**Sezione del documento**:
Intervista a Pino Perrone: tutto il mondo del Whisky a Roma

Pubblicato in: Personaggi
Pino Perrone di Roma Whisky Festival

di Marina Betto

Intervista in esclusiva per LUCIANOPIGNATARO.IT a Pino Perrone, Whisky Consultant del Roma Whisky Festival, il più importante festival di settore italiano, la cui ottava edizione si tiene a Roma, sabato 2 e domenica 3 marzo 2019, presso il Salone delle Fontane all’Eur. Programma completo al link www.romawhiskyfestival.it

1)Come è cresciuta questa kermesse sul whisky e quali sono le novità del 2019?
La crescita della manifestazione è visibile non solo nell’incremento dei partecipanti, ma anche nella qualità dell’offerta da parte degli espositori e della richiesta da parte del pubblico. La cosa ci soddisfa e gratifica, sottolineando che siamo sulla buona strada. Quest’anno si ricalca la passata edizione, con un’aggiunta importante dell’area talk, dove professionisti del settore condurranno degli speech su temi specifici.

2) Oltre il whisky scozzese, irlandese, statunitense quali altri whisky si potranno trovare in degustazione?
E’ vero, la tradizione porta a nominare questi tre Paesi produttori. Tuttavia, per produrre un whisky è necessario un cereale, acqua, lievito e, qualora si voglia, della torba, elementi ampiamente disponibili in tutto il mondo. Pertanto, oramai, la maggioranza dei Paesi così detti “civilizzati”, produce whisky. Nei corridoi del Salone delle Fontante potrete infatti trovare un whisky italiano e altri provenienti da Galles, Francia, Giappone, Taiwan, Reubblica Ceca, Islanda, Australia e certamente da altre nazioni che ora dimentico.

3) Gli appassionati e gli intenditori, i lavoratori del settore non si lasceranno sfuggire questa manifestazione invece come può l’uomo della strada approcciarsi al mondo del whisky? Quali i suggerimenti per poter iniziare un percorso verso la conoscenza di questo distillato?

**Consegna**: Trascrivi parola per parola il passo dell'intervista compreso tra "Pubblicato in: Personaggi" e "novità del 2019?", estremi inclusi. Le righe riportate più avanti non hanno alcun ruolo in questo lavoro.

**Righe di dati**:
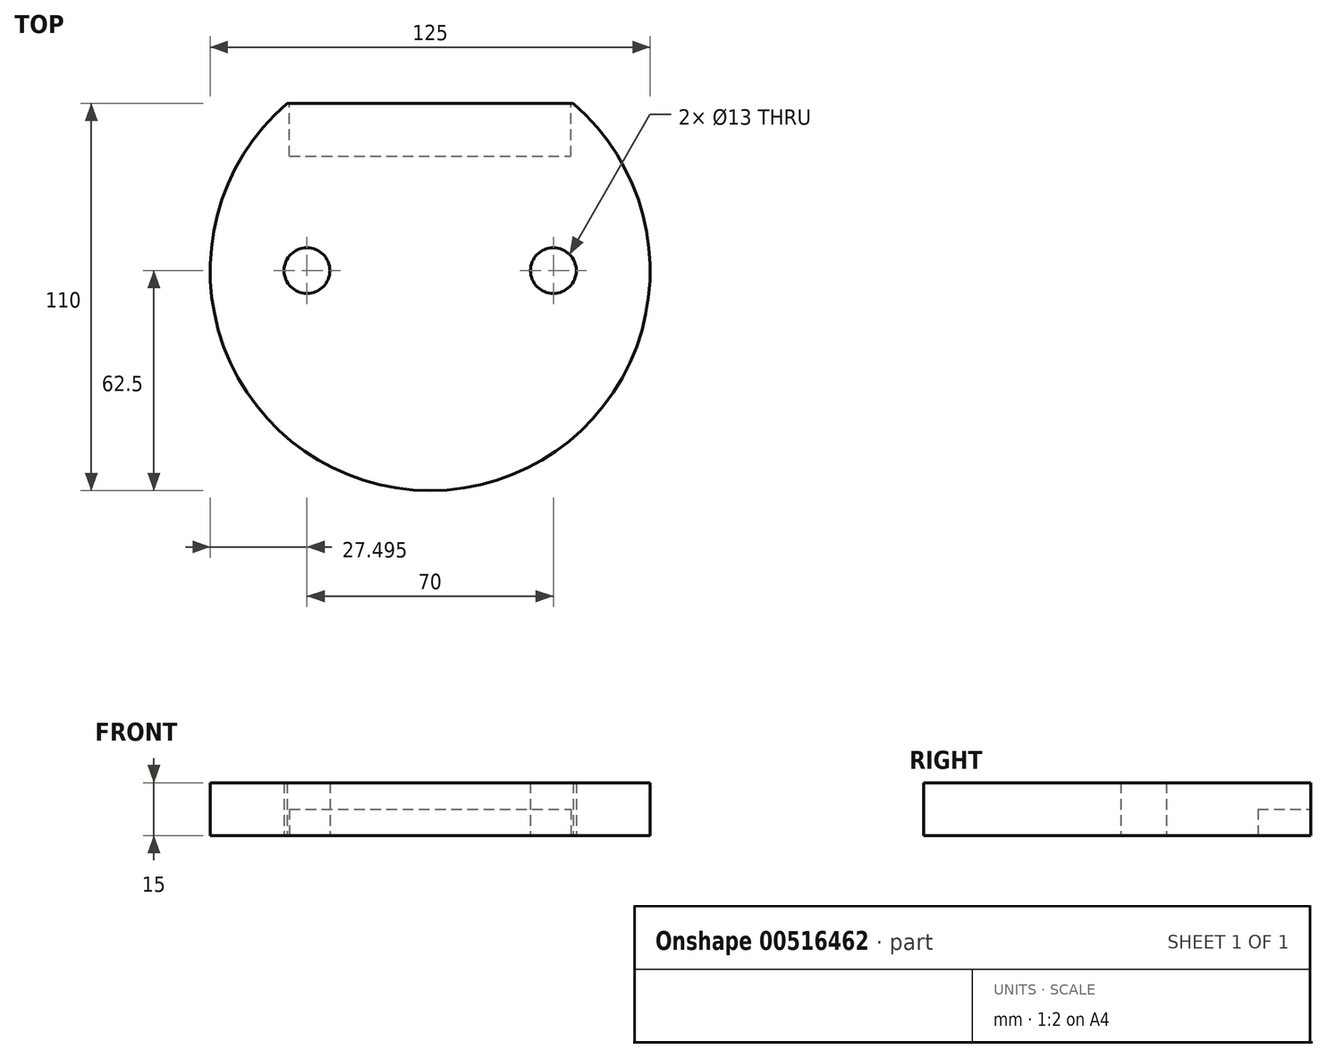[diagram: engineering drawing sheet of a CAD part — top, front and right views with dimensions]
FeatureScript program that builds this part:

**Risposta**:
Pubblicato in: Personaggi
Pino Perrone di Roma Whisky Festival

di Marina Betto

Intervista in esclusiva per LUCIANOPIGNATARO.IT a Pino Perrone, Whisky Consultant del Roma Whisky Festival, il più importante festival di settore italiano, la cui ottava edizione si tiene a Roma, sabato 2 e domenica 3 marzo 2019, presso il Salone delle Fontane all’Eur. Programma completo al link www.romawhiskyfestival.it

1)Come è cresciuta questa kermesse sul whisky e quali sono le novità del 2019?